По возвращении в Сен-Сорлен его осенило. Ну конечно! Это и следовало сделать: понять, какое именно действие Моисетты могло спровоцировать жестокий поступок Лили. «Вот ведь идиот! Что же ты раньше до этого не додумался! Ключ к решению таится именно здесь. Моисетта перешла черту, и Лили ее наказала».
Он упорно размышлял: что могло иметь значение для Лили? Деньги? Вряд ли, денежные потери ее бы не огорчили – когда у нее завелись деньги, она принялась их раздавать. Дом? Разрушая дом, Моисетта посягала на их детство, на покойных родителей… Поль Дени! Да! Эти воспоминания были для Лили священны. Поль! Моисетта, должно быть, попыталась оболгать его, втоптать его память в грязь, притвориться, что…
Глубоко взволнованный, Фабьен сел, отирая со лба испарину. Ну конечно! Моисетта могла проделать с Полем то же, что и с ним: выдать себя за сестру и переспать с Полем. И она не только сделала это, но и призналась Лили.
Отирая вспотевший лоб громадным клетчатым носовым платком, Фабьен уже не понимал, – зашлось ли у него сердце от радости или от отвращения.
Лили! Шестьдесят с лишним лет назад она побледнела, когда он сказал ей, что Моисетта предала сестру, переспав с ним. Тогда, вернувшись домой, она попыталась покончить с жизнью. На сей раз, получив удар, Лили вновь выбрала смерть, но теперь – для сестры. Таково преимущество зрелости: мы виним других, а не себя.

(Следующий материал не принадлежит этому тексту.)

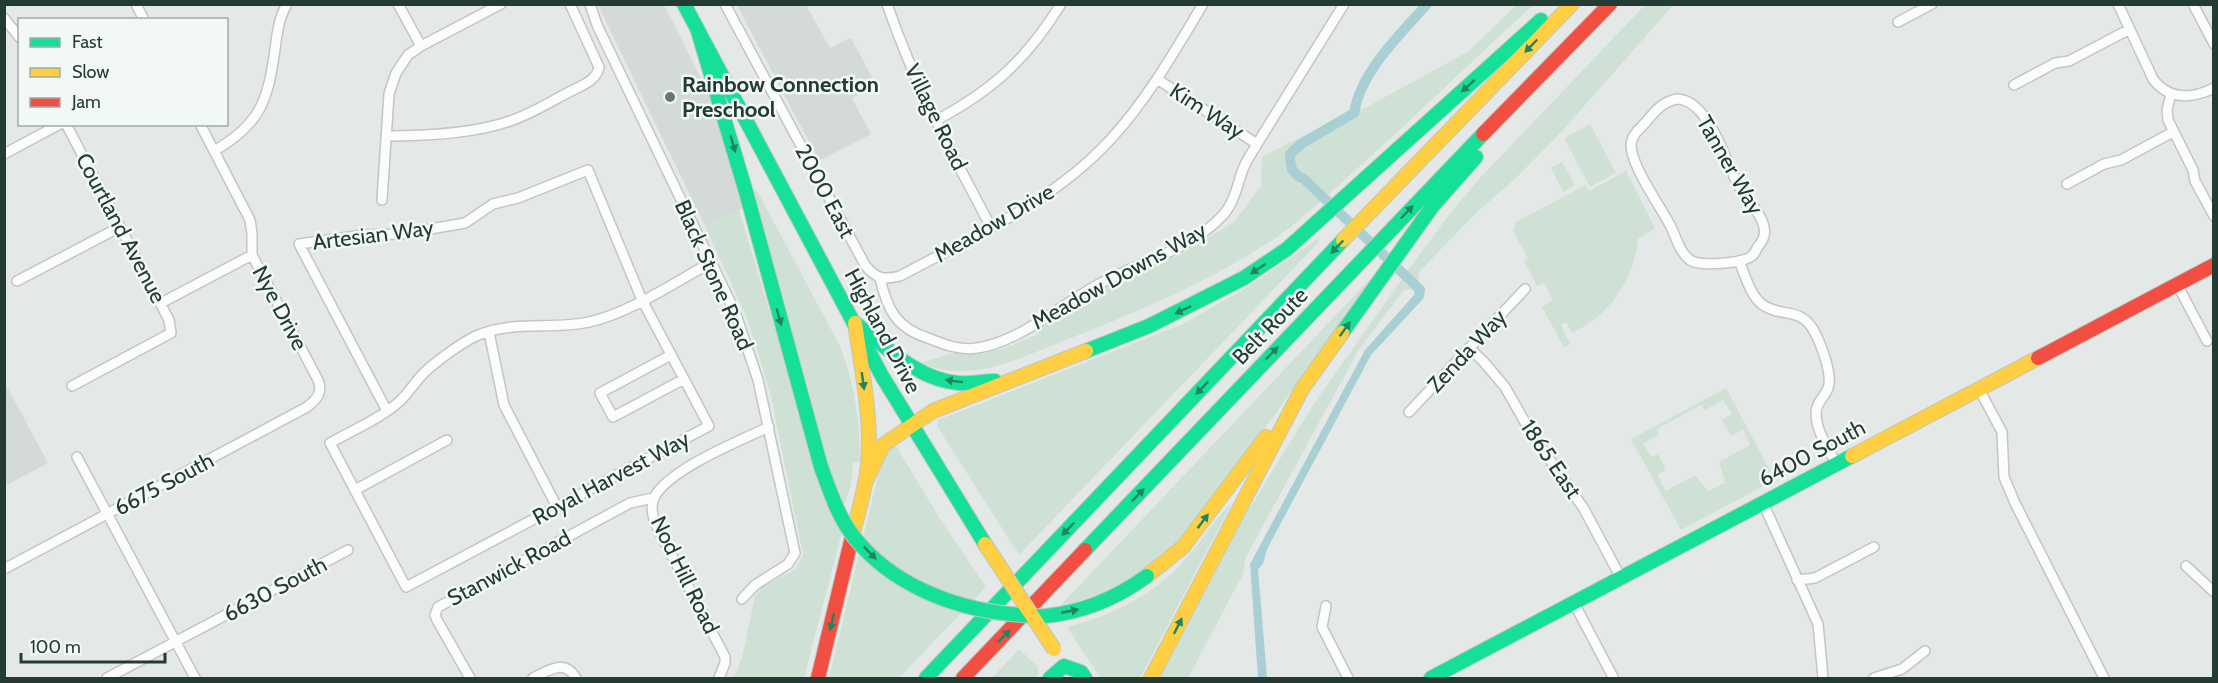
<svg xmlns="http://www.w3.org/2000/svg" width="2218" height="683" viewBox="0 0 2218 683" font-family="Cabin,sans-serif">
<style>
.built{fill:#d3dad7}
.green{fill:#cfe1d4;fill-rule:evenodd}
.water{fill:#a8d0d4}
.lines{fill:none;stroke-linecap:round;stroke-linejoin:round}
.canal{stroke:#a8d0d4;stroke-width:10}
.street-casing{stroke:#c1c6c4;stroke-width:12}
.fast-casing{stroke:#c0c7c4;stroke-width:16}
.slow-casing{stroke:#c0c7c4;stroke-width:16}
.jam-casing{stroke:#c0c7c4;stroke-width:16}
.street{stroke:#fbfcfb;stroke-width:9}
.fast{stroke:#16e098;stroke-width:14}
.slow{stroke:#ffcf43;stroke-width:14}
.jam{stroke:#f24e42;stroke-width:14}
.fast-bridge-casing{stroke:#bdc5c2;stroke-width:16;stroke-linecap:butt}
.slow-bridge-casing{stroke:#bdc5c2;stroke-width:16;stroke-linecap:butt}
.fast-bridge{stroke:#16e098;stroke-width:14}
.slow-bridge{stroke:#ffcf43;stroke-width:14}
.oneway{fill:#1e8561}
.poi-dot{fill:#677873;stroke:#f2f8f5;stroke-width:2}
.labels{text-anchor:middle;dominant-baseline:central;stroke-width:5;stroke-linejoin:round;paint-order:stroke}
.poi-label{font-size:22px;font-weight:bold;fill:#243b34;stroke:#f2f8f5;text-anchor:start}
.street-label{font-size:22px;fill:#243b34;stroke:#f2f8f5}
</style>
<rect width="100%" height="100%" fill="#e4e9e7"/>
<path class="built" d="M 598,5 L 664,5 L 709,94 L 743,207 L 739,210 L 705,226 Z
M 737,5 L 806,5 L 830,48 L 851,38 L 876,85 L 852,98 L 871,134 L 819,161 Z
M 4,381 L 48,463 L 5,486 L 4,486 Z"/>
<path class="green" d="M 1516,5 L 1533,5 C 1475,58 1419,113 1360,166 C 1333,190 1306,216 1277,237 C 1210,282 1135,313 1061,342 C 1015,360 969,384 921,363 L 952,353 L 977,353 L 1003,349 L 1039,334 L 1036,329 L 1124,277 L 1180,255 L 1234,222 L 1261,186 L 1262,157 L 1332,121 L 1367,107 L 1469,51 Z
M 1645,5 L 1673,5 L 1565,128 L 1516,178 L 1477,212 L 1419,272 L 1418,285 L 1406,273 L 1448,216 L 1479,179 Z
M 1590,124 L 1616,173 L 1590,187 L 1564,138 Z
M 1562,162 L 1575,185 L 1563,192 L 1551,168 Z
M 1626,171 L 1655,228 L 1638,239 C 1633,281 1610,315 1572,333 L 1566,322 L 1561,325 L 1570,344 L 1564,347 L 1542,307 L 1553,300 L 1544,283 L 1537,286 L 1524,261 L 1528,258 L 1513,231 L 1516,222 L 1586,185 L 1589,191 Z
M 756,189 L 840,346 C 856,388 858,416 861,461 L 853,463 L 851,485 L 843,508 L 835,489 L 762,226 L 754,190 Z
M 739,210 L 777,336 L 842,532 L 804,678 L 734,678 L 742,658 L 755,596 L 762,587 L 796,569 L 803,554 L 771,396 L 748,320 L 705,226 Z
M 1319,238 L 1318,243 L 1019,555 L 937,426 L 938,420 L 1183,324 L 1246,288 Z
M 1372,277 L 1347,315 L 1203,513 L 1142,581 L 1059,607 Z
M 1402,279 L 1414,289 L 1404,290 L 1358,351 L 1246,557 L 1243,574 L 1188,678 L 1160,678 L 1246,514 L 1315,402 Z
M 1726,388 L 1775,480 L 1681,530 L 1631,439 ZM 1723,400 L 1732,414 L 1722,420 L 1731,436 L 1743,430 L 1750,445 L 1719,462 L 1725,483 L 1708,491 L 1695,475 L 1666,491 L 1658,475 L 1666,470 L 1658,454 L 1651,457 L 1643,443 L 1659,435 L 1657,429 L 1701,405 L 1705,410 Z
M 896,446 L 942,522 L 986,587 L 899,678 L 829,678 L 880,467 L 890,448 Z
M 1232,503 L 1140,678 L 1100,678 L 1067,627 C 1110,616 1152,596 1182,563 C 1200,544 1213,520 1232,503 Z
M 1019,649 L 1037,666 L 1039,674 L 1035,678 L 992,678 Z"/>
<path class="water" d="M 1418,281 L 1424,289 L 1422,300 L 1371,355 L 1267,549 L 1263,564 L 1258,569 L 1267,678 L 1258,678 L 1250,564 L 1365,350 L 1414,295 L 1416,290 L 1412,286 Z"/>
<g class="lines">
<path class="canal" d="M 1419,296 L 1420,290 L 1411,281 L 1304,179 C 1291,174 1290,166 1290,154 L 1301,144 L 1354,113 C 1361,71 1399,36 1427,4"/>
<g class="street-casing">
<path id="street" d="M 136,4 L 144,20
M 398,4 L 421,46
M 590,4 L 597,25 L 735,312 L 758,380 L 795,553 L 788,564 L 755,585 L 742,599
M 725,4 L 865,265 C 876,279 884,280 900,276 C 974,236 1053,202 1110,140 C 1147,100 1175,51 1203,4
M 887,4 C 914,83 952,154 991,227
M 2118,4 L 2153,79 C 2169,100 2192,99 2214,88
M 2193,4 L 2214,44
M 4,18 L 20,38
M 1898,22 L 1932,4
M 1157,79 L 1257,144
M 2014,85 L 2055,63 L 2069,61 L 2130,29
M 2171,94 L 2167,110 L 2168,120 L 2193,170 L 2195,181 L 2214,216
M 1678,99 C 1709,101 1726,162 1738,185 C 1746,199 1761,212 1764,227 C 1766,236 1762,242 1757,248 C 1756,251 1754,254 1752,256 C 1743,263 1700,267 1690,260 C 1679,252 1676,236 1670,225 C 1661,207 1625,158 1632,140 C 1634,132 1641,128 1646,122 C 1655,111 1663,101 1678,99 Z
M 935,121 C 993,90 1026,60 1061,4
M 66,124 L 169,320 L 171,333 L 72,386
M 386,136 C 425,136 474,134 510,121 C 531,114 550,102 569,92 C 580,86 597,81 599,67 L 570,4
M 214,151 C 261,124 268,100 275,49 C 277,34 279,17 287,4
M 4,154 L 60,124
M 2067,184 L 2104,164 L 2121,160 L 2173,132
M 382,200 L 389,94 L 396,73 L 408,55 L 421,46 L 501,4
M 1739,261 C 1745,274 1750,296 1763,305 C 1781,318 1800,306 1814,331 C 1821,344 1833,375 1828,388 C 1825,397 1816,402 1816,413 C 1816,431 1828,449 1837,464
M 880,278 C 887,309 896,328 928,338 C 943,344 960,351 977,348 C 1020,342 1063,303 1101,283 C 1140,262 1190,250 1221,217 C 1233,206 1237,187 1242,172 C 1245,162 1252,153 1257,144 L 1344,4
M 17,281 L 120,227
M 2177,284 L 2207,341
M 161,303 L 252,255
M 489,332 L 504,405 L 557,507
M 1469,348 L 1483,361 L 1505,387 L 1530,431 L 1584,509 L 1621,578
M 671,355 L 600,393 L 613,417 L 684,379
M 1979,389 L 2002,432 L 2004,477 L 2015,503 L 2104,678
M 387,411 L 299,244 L 364,235 L 401,234 L 465,223 L 493,204 L 518,198 L 588,170 L 642,300 L 709,426 L 406,587 L 330,443 C 353,430 380,419 400,401 C 408,393 414,384 421,376 C 432,364 461,343 476,336 C 512,320 552,330 589,322 C 630,313 675,282 712,262
M 1409,412 L 1525,289
M 77,457 L 195,678
M 355,490 L 447,440
M 1763,503 L 1818,624 L 1823,678
M 2186,566 L 2214,592
M 4,569 L 307,407 C 317,399 323,393 318,380 L 252,255 L 252,234 L 250,220 L 200,124
M 1797,580 L 1815,578 L 1874,547
M 1574,603 L 1613,677
M 1326,606 L 1322,627 L 1348,678
M 107,678 L 348,550
M 470,678 L 437,620 L 435,615 L 438,607 L 630,503 L 653,498
M 533,678 C 548,671 564,658 576,678
M 719,678 L 725,663 L 725,657 L 656,525 C 653,517 650,506 654,498 C 667,470 741,440 769,427
M 1874,678 L 1902,669 L 1925,651"/>
</g>
<g class="fast-casing">
<path id="fast" d="M 684,4 L 882,376 L 985,544
M 697,28 L 746,192 L 821,467
M 855,323 C 885,346 918,380 958,383 C 970,384 983,381 995,381
M 1342,333 L 1432,207 L 1476,157
M 1086,351 L 1149,326 L 1244,278 L 1287,249 L 1541,20
M 1085,550 L 1483,134
M 1064,666 L 1081,672 L 1085,678
M 926,678 L 1343,240
M 1050,678 L 1064,666
M 1431,678 L 1852,456"/>
</g>
<g class="slow-casing">
<path id="slow" d="M 1343,240 L 1572,4
M 1852,456 L 2038,358
M 865,483 L 883,445 L 933,411 L 1086,351
M 852,537 C 859,509 868,480 869,451 C 870,409 861,365 855,323
M 1147,576 L 1183,547 L 1266,437
M 1151,678 L 1302,389 L 1342,333"/>
</g>
<g class="jam-casing">
<path id="jam" d="M 1483,134 L 1610,4
M 2038,358 L 2214,265
M 818,678 L 852,537
M 963,678 L 1085,550"/>
</g>
<use href="#street" class="street"/>
<use href="#fast" class="fast"/>
<use href="#slow" class="slow"/>
<use href="#jam" class="jam"/>
<g class="fast-bridge-casing">
<path id="fast-bridge" d="M 821,467 C 830,491 838,517 854,537 C 891,584 952,608 1010,614 C 1022,615 1034,617 1046,616 C 1084,612 1117,598 1147,576"/>
</g>
<g class="slow-bridge-casing">
<path id="slow-bridge" d="M 985,544 L 1054,649"/>
</g>
<use href="#fast-bridge" class="fast-bridge"/>
<use href="#slow-bridge" class="slow-bridge"/>
</g>
<defs><path id="oneway-solid" d="M-6-.8H1V-3.2L6.5 0L1 3.2V.8H-6Z" transform="scale(1.5)"/></defs>
<g class="oneway">
<use href="#oneway-solid" transform="translate(1531 46) rotate(134)"/>
<use href="#oneway-solid" transform="translate(1468 86) rotate(138)"/>
<use href="#oneway-solid" transform="translate(733 144) rotate(74)"/>
<use href="#oneway-solid" transform="translate(1407 212) rotate(-46)"/>
<use href="#oneway-solid" transform="translate(1337 247) rotate(134)"/>
<use href="#oneway-solid" transform="translate(1258 269) rotate(146)"/>
<use href="#oneway-solid" transform="translate(1183 310) rotate(154)"/>
<use href="#oneway-solid" transform="translate(779 317) rotate(74)"/>
<use href="#oneway-solid" transform="translate(1345 329) rotate(-54)"/>
<use href="#oneway-solid" transform="translate(1272 353) rotate(-46)"/>
<use href="#oneway-solid" transform="translate(863 381) rotate(82)"/>
<use href="#oneway-solid" transform="translate(954 381) rotate(-173)"/>
<use href="#oneway-solid" transform="translate(1202 388) rotate(134)"/>
<use href="#oneway-solid" transform="translate(1138 495) rotate(-46)"/>
<use href="#oneway-solid" transform="translate(1203 521) rotate(-53)"/>
<use href="#oneway-solid" transform="translate(1068 529) rotate(134)"/>
<use href="#oneway-solid" transform="translate(870 553) rotate(46)"/>
<use href="#oneway-solid" transform="translate(1070 611) rotate(-11)"/>
<use href="#oneway-solid" transform="translate(832 622) rotate(103)"/>
<use href="#oneway-solid" transform="translate(1178 626) rotate(-63)"/>
<use href="#oneway-solid" transform="translate(1004 636) rotate(-46)"/>
</g>
<circle class="poi-dot" cx="670" cy="97" r="6"/>
<g class="labels">
<g class="poi-label">
<text x="682" y="84">Rainbow Connection<tspan x="682" dy="25">Preschool</tspan></text>
</g>
<g class="street-label">
<text transform="translate(1207 111) rotate(33)">Kim Way</text>
<text transform="translate(936 117) rotate(64)">Village Road</text>
<text transform="translate(1730 165) rotate(60)">Tanner Way</text>
<text transform="translate(825 191) rotate(62)">2000 East</text>
<text transform="translate(994 223) rotate(-30)">Meadow Drive</text>
<text transform="translate(121 228) rotate(62)">Courtland Avenue</text>
<text transform="translate(373 235) rotate(-7)">Artesian Way</text>
<text transform="translate(714 275) rotate(66)">Black Stone Road</text>
<text transform="translate(1119 276) rotate(-29)">Meadow Downs Way</text>
<text transform="translate(280 308) rotate(62)">Nye Drive</text>
<text transform="translate(1270 326) rotate(-46)">Belt Route</text>
<text transform="translate(883 331) rotate(62)">Highland Drive</text>
<text transform="translate(1467 351) rotate(-47)">Zenda Way</text>
<text transform="translate(1812 453) rotate(-28)">6400 South</text>
<text transform="translate(1551 459) rotate(56)">1865 East</text>
<text transform="translate(611 478) rotate(-28)">Royal Harvest Way</text>
<text transform="translate(164 484) rotate(-28)">6675 South</text>
<text transform="translate(509 568) rotate(-28)">Stanwick Road</text>
<text transform="translate(685 575) rotate(64)">Nod Hill Road</text>
<text transform="translate(275 589) rotate(-28)">6630 South</text>
</g>
</g>
<rect width="2218" height="683" fill="none" stroke="#243b34" stroke-width="12"/>
<rect x="18" y="18" width="210" height="108" fill="#f2f8f5" stroke="#a0aca8" stroke-width="1.5"/>
<rect x="30" y="38" width="30" height="9" fill="#16e098" stroke="#a0aca8" stroke-width="1.5"/>
<text x="72" y="48" font-size="18" fill="#243b34">Fast</text>
<rect x="30" y="68" width="30" height="9" fill="#ffcf43" stroke="#a0aca8" stroke-width="1.5"/>
<text x="72" y="78" font-size="18" fill="#243b34">Slow</text>
<rect x="30" y="98" width="30" height="9" fill="#f24e42" stroke="#a0aca8" stroke-width="1.5"/>
<text x="72" y="108" font-size="18" fill="#243b34">Jam</text>
<path d="M21 653v9h144v-9" fill="none" stroke="#243b34" stroke-width="3"/>
<text x="30" y="653" font-size="18" fill="#243b34" stroke="#f2f8f5" stroke-width="4.5" paint-order="stroke">100 m</text>
</svg>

Вытянув ноги, Фабьен задержал дыхание.
В конце концов, не стоит винить Лили. Она имела право мстить. К тому же она отомстила не за себя, а за Поля, впрочем, ему она тоже отомстила.
Но какое мужество! К счастью, теперь с Лили сняли обвинение за отсутствием состава преступления. Убийство осталось нераскрытым, и лишь ему, Фабьену Жербье, сегодня известна эта тайна, но он не станет ее разглашать, поскольку одобряет поступок Лили, более того, восхищается им.
Всю неделю он трудился в своей мастерской и носа не показывал, когда Лили Барбарен проходила по улице. И все же ему казалось, что необходимо отважиться и сказать ей, что он понял и оправдывает ее поступок, что он будет ее союзником до конца своих дней. Но его удерживала робость. Что подумают односельчане, если он приблизится к Лили? Всем было известно, как враждебно он вел себя по отношению к ней, как был несправедлив.
Он размышлял. Нужно рассказать Лили все, заверить, что он готов примириться с ней, потому что этой заразы Моисетты больше нет на свете. Нужно облегчить Лили сознание вины, признав ее право на месть.
Из давних времен всплыло воспоминание: если забраться на крышу прачечной и пройти десять метров вдоль балки, то можно оказаться на каменной стене, окружающей сад семьи Барбарен; дальше, цепляясь за плющ, спуститься в сад и спокойно дождаться Лили, чтобы поговорить с ней.
В воскресенье, после того как церковные колокола призвали верующих к мессе, он воспользовался воцарившейся в деревне тишиной и привел свой план в исполнение.
Проделанное упражнение показало ему, насколько с годами обветшало его тело: маршрут, который он с легкостью преодолевал в восемнадцать лет, теперь оказался сопряжен с одышкой и многократными остановками.
Тем не менее он добрался до стены и спустился, цепляясь за ветви старого плюща и дикого винограда.
«Если войти в дом, она испугается, – подумал он. – Лучше подождать здесь, отсюда все хорошо видно».
Он огляделся. Возле поленницы, неподалеку от рокового колодца, поставленные друг на друга клетки и курятник свидетельствовали о том, что в старину для пропитания здесь держали птицу и разводили кроликов.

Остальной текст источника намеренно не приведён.